There will be a committee of the Board of Directors (the “Board”) of Liberty Global, Inc. (the “Corporation”) which will be called the Nominating and Corporate Governance Committee.

1Statement of Purpose

The purposes of the Nominating and Corporate Governance Committee are (1) to identify individuals qualified to become Board members, and to recommend that the Board select the director nominees for the next annual meeting of shareholders; (2) to oversee the evaluation of management of the Corporation and the Board; and (3) to review from time to time the Corporate Governance Guidelines applicable to the Corporation and to recommend to the Board such changes as it may deem appropriate.

2.  Committee Membership

The Nominating and Corporate Governance Committee will consist of at least two members. The Nominating and Corporate Governance Committee will be composed of directors who satisfy the independence requirements set forth in the Corporate Governance Rules of The Nasdaq Stock Market, Inc.

The members of the Nominating and Corporate Governance Committee will be appointed, and may from time to time be removed, by the Board.

3. Meetings

Meetings of the Nominating and Corporate Governance Committee may be called by or at the request of the Board, the Chairperson of the Nominating and Corporate Governance Committee, any two members of the Nominating and Corporate Governance Committee or the Chief Executive Officer. Notice of a meeting of the Nominating and Corporate Governance Committee stating the place, day and hour of the meeting shall be given to each member of the Nominating and Corporate Governance Committee at least one day prior thereto by mail, personal delivery or by telephone, telegraph, electronically transmitted facsimile or other form of wire or wireless communication. The method of notice need not be the same for each member of the Nominating and Corporate Governance Committee.

4. Functions and Responsibilities

In furtherance of the purposes set forth above, the Nominating and Corporate Governance Committee will perform the functions and responsibilities enumerated herein as appropriate and will have all the powers of the Board necessary or desirable to perform such functions and responsibilities as may be delegated to a committee of the Board under Delaware law. Notwithstanding the enumeration of specific functions and responsibilities herein, the Nominating and Corporate Governance Committee believes that its policies and procedures should remain flexible, in order to facilitate its ability to respond to changing circumstances and conditions in fulfilling its responsibilities to the Corporation and its shareholders. The Nominating and Corporate Governance Committee will by resolution establish its own rules and regulations for all meetings. In the absence of such action by the Nominating and Corporate Governance Committee, the provisions of the Corporation's bylaws generally applicable to committees of the Board will apply to the Nominating and Corporate Governance Committee.
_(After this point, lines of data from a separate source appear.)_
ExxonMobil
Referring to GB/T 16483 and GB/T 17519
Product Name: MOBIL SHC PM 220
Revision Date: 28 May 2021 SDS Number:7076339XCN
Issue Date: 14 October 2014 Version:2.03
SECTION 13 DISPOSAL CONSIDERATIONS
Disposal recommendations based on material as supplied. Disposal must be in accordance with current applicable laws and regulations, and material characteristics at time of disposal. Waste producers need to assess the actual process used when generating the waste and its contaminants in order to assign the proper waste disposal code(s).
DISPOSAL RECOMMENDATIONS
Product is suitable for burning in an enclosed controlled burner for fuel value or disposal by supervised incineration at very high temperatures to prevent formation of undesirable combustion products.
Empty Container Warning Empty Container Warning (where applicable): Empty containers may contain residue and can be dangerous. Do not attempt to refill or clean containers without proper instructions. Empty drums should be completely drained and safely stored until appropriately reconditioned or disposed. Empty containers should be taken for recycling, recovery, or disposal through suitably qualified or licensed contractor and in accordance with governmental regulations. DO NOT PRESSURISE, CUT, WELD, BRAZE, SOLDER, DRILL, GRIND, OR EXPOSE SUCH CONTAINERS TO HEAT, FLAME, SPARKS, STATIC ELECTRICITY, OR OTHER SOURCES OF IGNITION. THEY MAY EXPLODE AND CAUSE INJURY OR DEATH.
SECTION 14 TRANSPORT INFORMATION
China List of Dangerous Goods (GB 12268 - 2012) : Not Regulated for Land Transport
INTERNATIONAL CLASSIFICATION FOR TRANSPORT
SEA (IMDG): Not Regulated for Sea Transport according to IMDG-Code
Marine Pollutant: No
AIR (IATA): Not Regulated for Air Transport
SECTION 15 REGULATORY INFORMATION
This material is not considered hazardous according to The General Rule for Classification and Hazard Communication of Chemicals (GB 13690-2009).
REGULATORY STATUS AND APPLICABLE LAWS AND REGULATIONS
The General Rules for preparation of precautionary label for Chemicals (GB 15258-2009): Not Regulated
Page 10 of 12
A. The Nominating and Corporate Governance Committee will develop qualification criteria for selecting director candidates, and actively seek, interview and screen individuals qualified to become Board members for recommendation to the Board.

B. The Nominating and Corporate Governance Committee will have the sole authority to retain and terminate any search firm to be used to identify director candidates and will have sole authority to approve the search firm's fees and other retention terms.

C. The Nominating and Corporate Governance Committee will oversee the evaluation of management of the Corporation and the Board and make recommendations to the Board as appropriate.

D. The Nominating and Corporate Governance Committee will make regular reports to the Board.

E. The Nominating and Corporate Governance Committee will review and reassess the adequacy of this charter annually and recommend any proposed changes to the Board for approval. The Nominating and Corporate Governance Committee will annually review its own performance.

F. The Nominating and Corporate Governance Committee may form and delegate authority to subcommittees when appropriate.

ADOPTED by the Board this 15th day of June, 2005.